The Ad That Changed Super Bowl Commercials Forever
In 2011, on the Wednesday before the Super Bowl, a new Volkswagen commercial popped up on YouTube. “The Force” featured a kid ambling about his house dressed as Star Wars’ Darth Vader while attempting to use the Dark Side on everything from the family dog to the new Passat sitting in the driveway.
VW’s marketing team also knew they were facing big obstacles on game day: the company hadn’t run a Super Bowl ad in over a decade, and the two commercials they planned to run would be competing against multiple spots from larger automakers with more ad dollars.

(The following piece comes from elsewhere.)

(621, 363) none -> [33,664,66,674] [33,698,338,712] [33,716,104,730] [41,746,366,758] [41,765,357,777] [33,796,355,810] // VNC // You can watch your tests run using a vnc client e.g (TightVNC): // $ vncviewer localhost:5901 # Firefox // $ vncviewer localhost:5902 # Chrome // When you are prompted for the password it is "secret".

So they decided that one possible way to stand out was to release “The Force” early, even though it defied what was widely accepted as smart advertising strategy around the biggest ad day of the year.
“It’s hard to think about now, but at the time, it was not the conventional wisdom to air or put online a commercial that was meant for the Super Bowl,” says Tim Ellis, who was the head of marketing for Volkswagen North America at the time and is now the chief marketing officer for video game maker Activision. “The wisdom was you hold it, because you would get the most value out of that impression by waiting.”
Ellis says it was a controversial decision to run it early, even among the ad agency and VW’s marketing team. “But I thought if everything goes right, this thing will catch fire and go viral,” he says.